Believe it or not, this is a pair or horses’ earcaps made in fine lace and decorated with brightly coloured tassels, the type crocheted by the boatwomen on the canals to keep the flies from the boat-horses’ ears a century ago.
On her website, Liz Bryant displays the crafts of the boatwomen who decorated their barges by trimming the shelves, portholes, chimneys and even their horses with lacework in various designs.
I find it sad that this sort of tradition, like the barges themselves, is dying and unlikely to return. Today, women’s hands are now occupied on production lines or keyboards, while few fingers learn to master a spinning wheel, a crochet hook or even a pair of knitting needles.
Having read about the skills of the boatwomen while researching my latest novel, I made sure the traditonal lacework was mentioned.
In my own defence, I can say that in my latter years, I learned how to spin sheep wool, alpaca fibre, cashmere and mohair and have made jumpers from my own wool.

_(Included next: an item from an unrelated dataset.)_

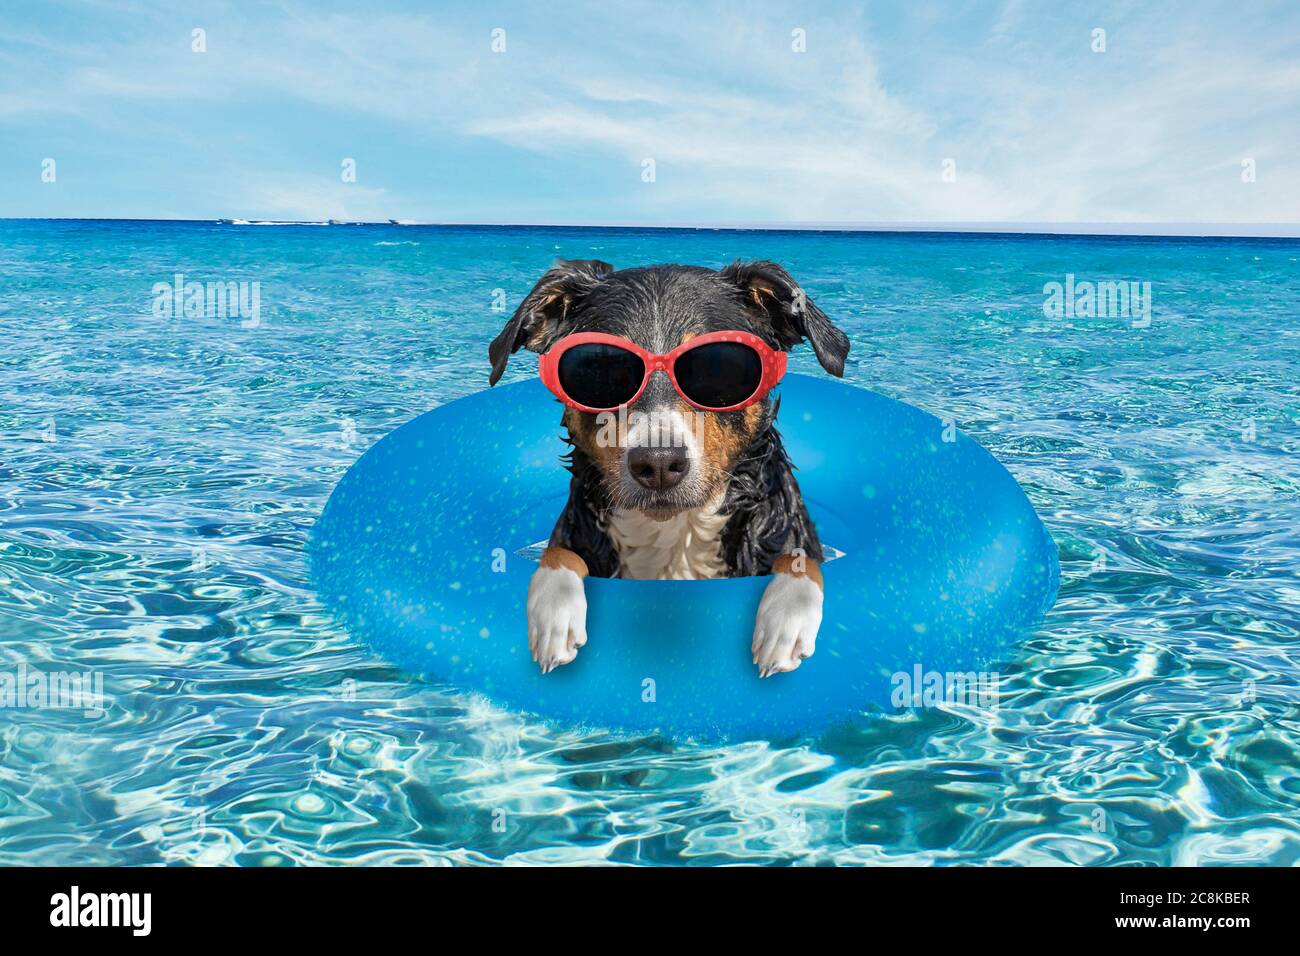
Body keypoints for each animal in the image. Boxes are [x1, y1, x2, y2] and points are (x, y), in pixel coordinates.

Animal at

I can tan a calf and goat hide and have made many a teddy bare and soft toy. I’ve even tanned a fish and snake skin.
And when my boys were growing up, I taught them both how to knit.
I wonder if today’s society has really progressed.
I don’t think most people could survive today without technology.
Elizabeth Bryant, an accredited Master of Crochet and Cabin Lace in the Waterways Craft Guild, continues this tradition, making crochet nets in a wide variety of traditional and original designs.
I thank Elizabeth for the image of the horse’s earcaps.
You can visit her site at: http://www.englishcrafts.co.uk/
Wednesday, October 11, 2006
The Black Thread is a dramatic tale set on the Leeds and Liverpool canal and around the model-mill town of Saltaire in 1898.
I hope to see the book published by the middle of 2007.
For an insight into the background to the story, the British Waterways and the town of Saltaire, please visit my new site at: http://www.squidoo.com/theblackthread
Tuesday, October 10, 2006
Hi everyone and thanks to Marg for having me as a guest on her blog. We share the same publisher in Robert Hale UK, but my first release with that publisher isn't out until Feb 2007.
I live in the beautiful Southern Highlands area of New South Wales, Australia. I'm married with three children and have strong ties with Yorkshire, England.
I write historical fiction, contemporary novels and short stories all of which are set in both Yorkshire and Australia.
My first historical novel - a USA release, is Kitty McKenzie set in York, Yorkshire 1864. Left bankrupt and in charge of her siblings' welfare, Kitty faces an uncertain future that tests her strength of character.
For more information about me and my books please stroll over to my website or blog.
My Website: http://www.annewhitfield.com/ Blogspot - http://annewhitfield.blogspot.com/
Wednesday, October 04, 2006
Me thinks its about time I went to sea again.
Would love to write another sea story.
Currently reading Tom Pocock's Trafalgar.
Having walked on the decks of Nelson's flagship, HMS Victory, makes the action, which took place at sea 200 years ago, come alive (see HMS Victory post last month)
Have also just ordered from Amazon, the first five books in the Hornblower series. I am looking forward to reading those - if I can't sail away, I can at least dream a little.
Photo: Setting sail on board HM Bark Endeavour replica in the Indian Ocean off Perth, Western Australia (M Muir)
Goats are happy and all the kids have grown well.
The grass and weeds in the garden have gown too well and need major attention!
Last week I sent off my latest manuscript and must now wait to see if it is accepted.
I'm waiting to receive copies of The Twisting Vine published 31 August - they've not yet reached Western Australia!
Also waiting on Ulverscroft large print copies of Sea Dust - also not yet arrived. I'm anxious to know what the new edition looks like.
Must start thinking about next novel and start work on it in a couple of weeks.
Must start planning a tall ship talk which I'm due to give to a Perth yacht club in a month's time.
Grandson coming to stay, so I guess all the above can wait for a few more days.